Remix.run Logo
spoaceman7777 20 hours ago

A solution I haven't yet seen in this thread is to buy multiple drives, and sacrifice the capacity of one of those drives to maintain single parity via a raidz1 configuration with zfs. (raidz2 or raidz3 are likely better, as you can guard against full drive failures as well, but you'd need to increase the number of drives' capacity that you're using for parity.)

zfs in these filesystem-specific parity-raid implementations also auto-repairs corrupted data whenever read, and the scrub utility provides an additional tool for recognizing and correcting such issues proactively.

This applies to both HDDs and SSDs.

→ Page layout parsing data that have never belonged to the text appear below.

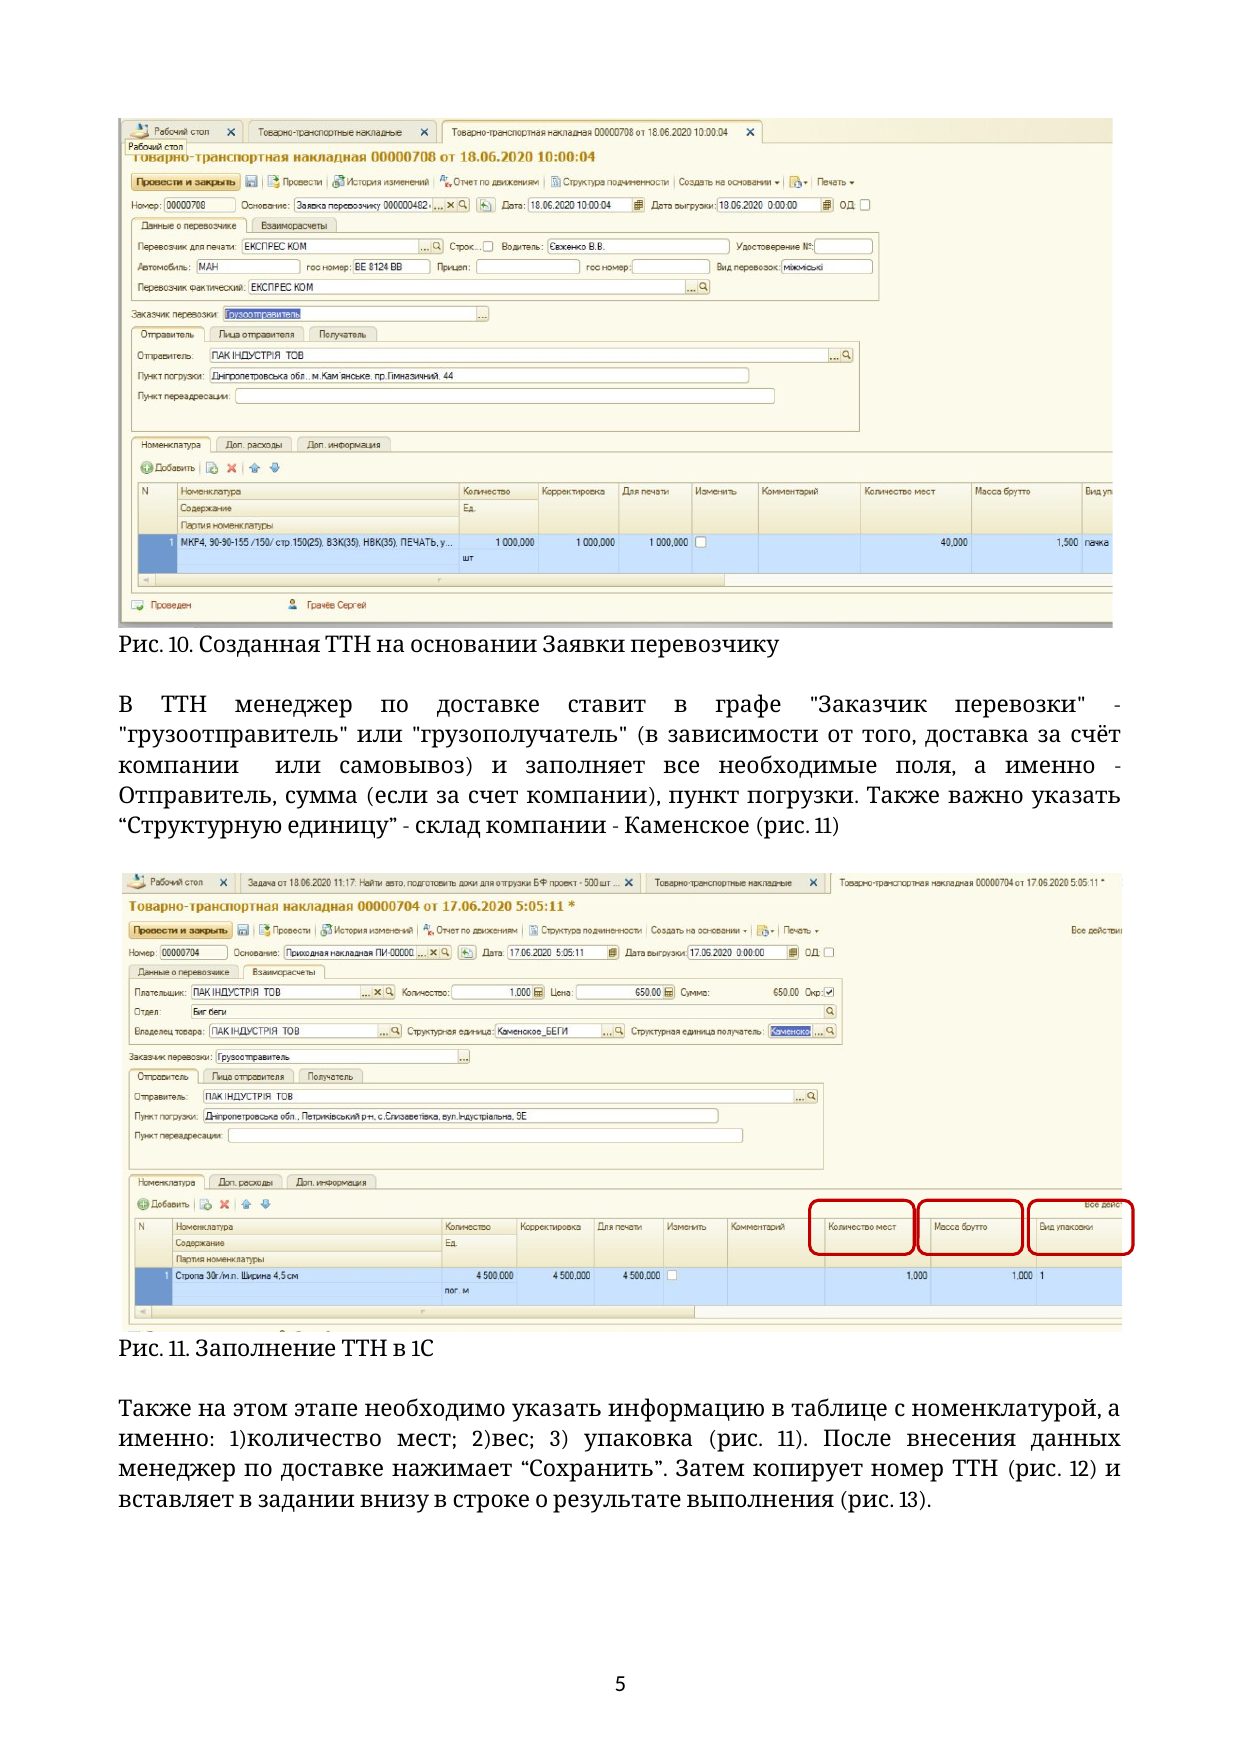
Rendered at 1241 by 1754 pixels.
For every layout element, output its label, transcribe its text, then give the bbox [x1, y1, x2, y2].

text Рис. 11. Заполнение ТТН в 1С [118, 1335, 1122, 1362]
picture [118, 118, 1113, 628]
text Также на этом этапе необходимо указать информацию в таблице с номенклатурой, а именно: 1)количество мест; 2)вес; 3) упаковка (рис. 11). После внесения данных менеджер по доставке нажимает “Сохранить”. Затем копирует номер ТТН (рис. 12) и вставляет в задании внизу в строке о результате выполнения (рис. 13). [118, 1396, 1122, 1513]
text Рис. 10. Созданная ТТН на основании Заявки перевозчику [118, 632, 1122, 658]
picture [122, 873, 1123, 1332]
picture [1030, 1202, 1123, 1252]
text В ТТН менеджер по доставке ставит в графе "Заказчик перевозки" - "грузоотправитель" или "грузополучатель" (в зависимости от того, доставка за счёт компании или самовывоз) и заполняет все необходимые поля, а именно - Отправитель, сумма (если за счет компании), пункт погрузки. Также важно указать “Структурную единицу” - склад компании - Каменское (рис. 11) [118, 692, 1122, 839]
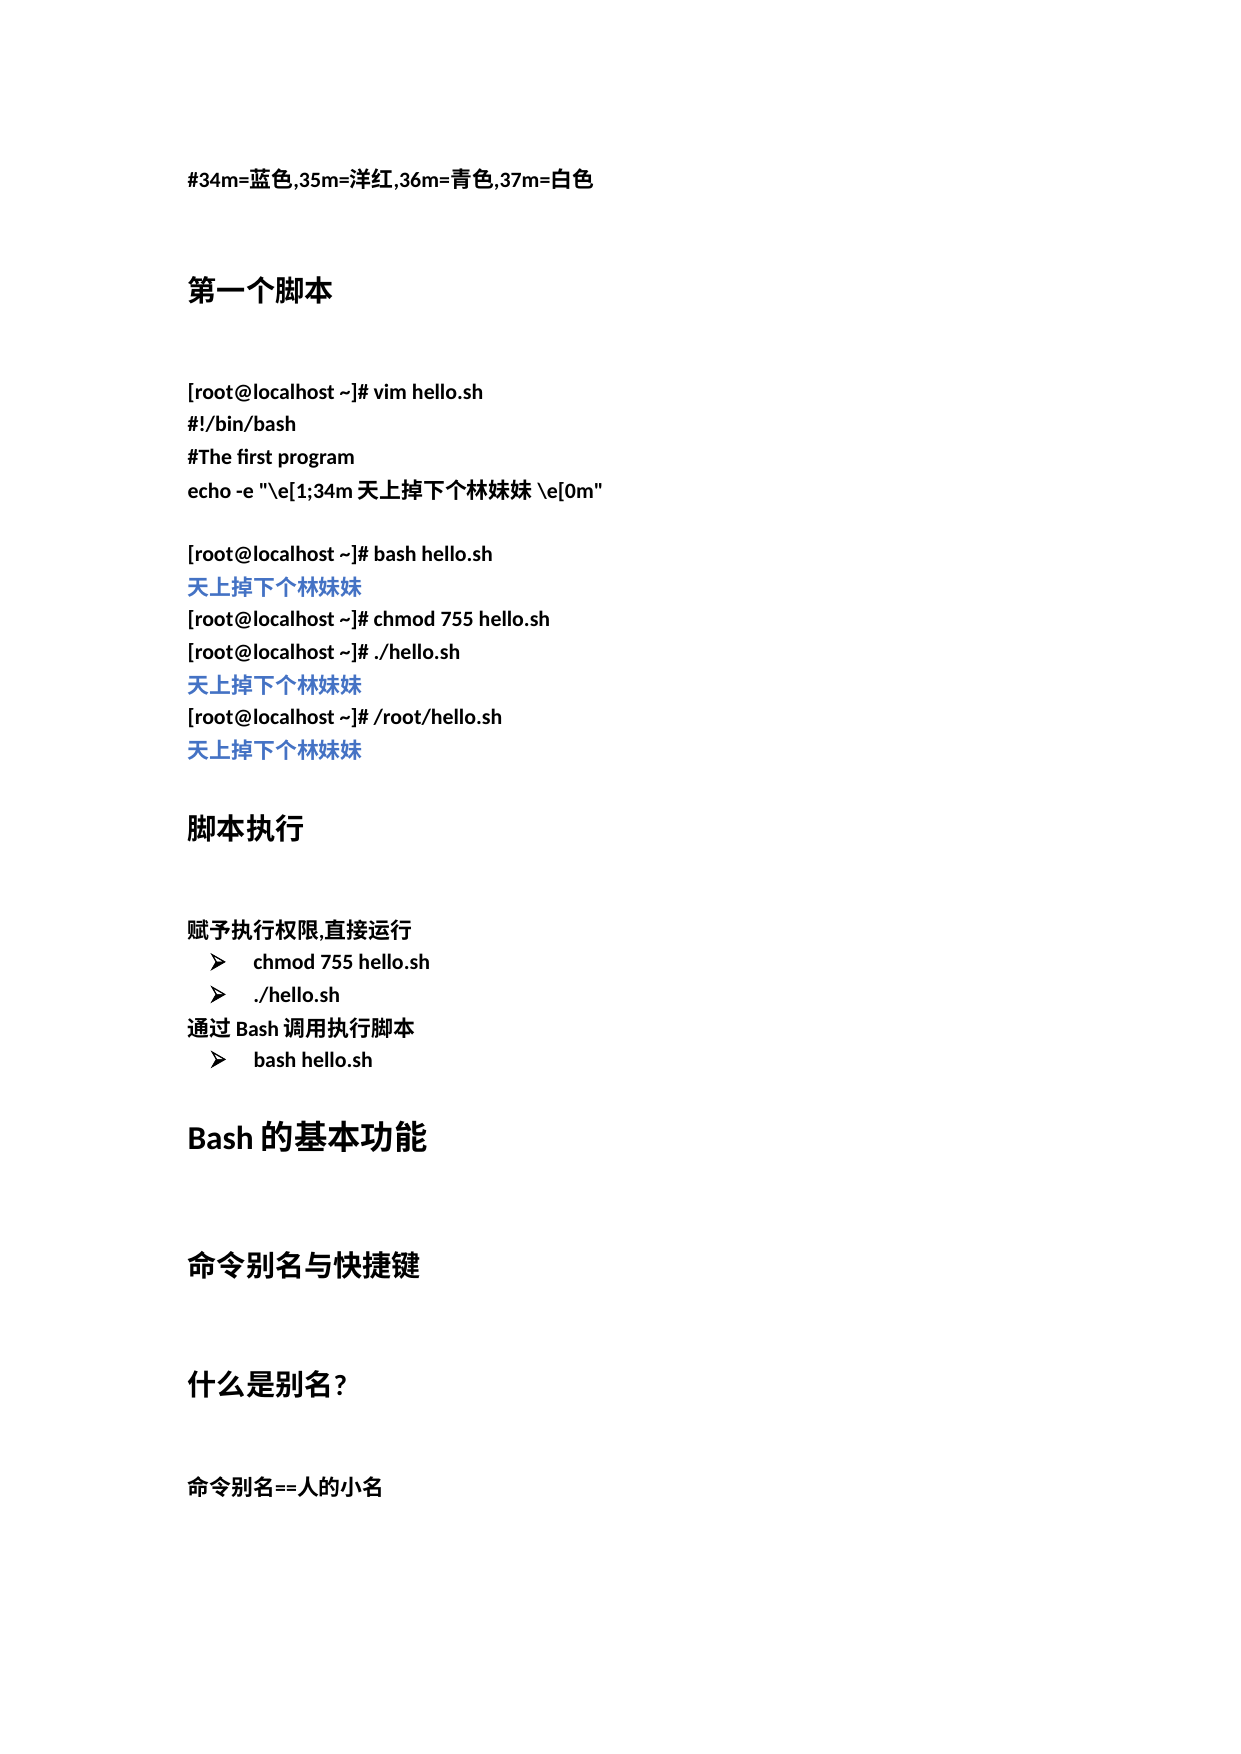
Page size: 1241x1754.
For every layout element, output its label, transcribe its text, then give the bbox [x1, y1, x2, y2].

text 通过Bash调用执行脚本 [187, 1011, 1053, 1043]
text [root@localhost ~]# /root/hello.sh [187, 700, 1053, 732]
text echo -e "\e[1;34m天上掉下个林妹妹 \e[0m" [187, 472, 1053, 505]
text 命令别名==人的小名 [187, 1469, 1053, 1502]
text [root@localhost ~]# bash hello.sh [187, 537, 1053, 570]
text #34m=蓝色,35m=洋红,36m=青色,37m=白色 [187, 162, 1053, 194]
text [root@localhost ~]# ./hello.sh [187, 635, 1053, 667]
text 天上掉下个林妹妹 [187, 732, 1053, 765]
subtitle 第一个脚本 [187, 256, 1053, 321]
list chmod 755 hello.sh [209, 946, 1053, 978]
text [root@localhost ~]# chmod 755 hello.sh [187, 602, 1053, 635]
text 天上掉下个林妹妹 [187, 570, 1053, 602]
text [root@localhost ~]# vim hello.sh [187, 375, 1053, 407]
text #!/bin/bash [187, 407, 1053, 440]
subtitle Bash的基本功能 [187, 1103, 1053, 1168]
list ./hello.sh [209, 978, 1053, 1011]
subtitle 脚本执行 [187, 794, 1053, 859]
text #The first program [187, 440, 1053, 472]
subtitle 命令别名与快捷键 [187, 1231, 1053, 1296]
text 赋予执行权限,直接运行 [187, 913, 1053, 946]
subtitle 什么是别名? [187, 1350, 1053, 1415]
list bash hello.sh [209, 1043, 1053, 1076]
text 天上掉下个林妹妹 [187, 667, 1053, 700]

So, a good option for just about any archival use case.

fsckboy 20 hours ago | parent | next [-]

this is about drives that are not plugged in. are you saying parity would let you simply detect that the data had gone bad? increasing the number of drives would increase the decay rate, more possibilities for a first one to expire. if your parity drive expired first, you would think you had errors when you didn't yet.

spoaceman7777 19 hours ago | parent [-]

No, I'm talking about parity raid (raidz1/z2/z3, or, more familiarly, raid 5 and 6).

In a raidz1, you save one of the n drives' worth of space to store parity data. As long as you don't lose that same piece of data on more than one drive, you can reconstruct it when it's brought back online.

And, since the odds of losing the same piece of data on more than one drive is much lower than the odds of losing any piece of data at all, it's safer. Upping it to two drives worth of data, and you can even suffer a complete drive failure, in addition to sporadic data loss.

fweimer 20 hours ago | parent | prev [-]

How would this work? Wouldn't all these drives start loosing data at roughly at the same time?

spoaceman7777 19 hours ago | parent [-]

Yes, but different pieces of data. The stored parity allows you to reconstruct any piece of data as long as it is only lost on one of the drives (in the single parity scenario).

The odds of losing the same piece of data on multiple drives is much lower than losing any piece of data at all.

danparsonson 19 hours ago | parent [-]

But the data is not disappearing, it's corrupted - so how do you know which bits are good and which are not?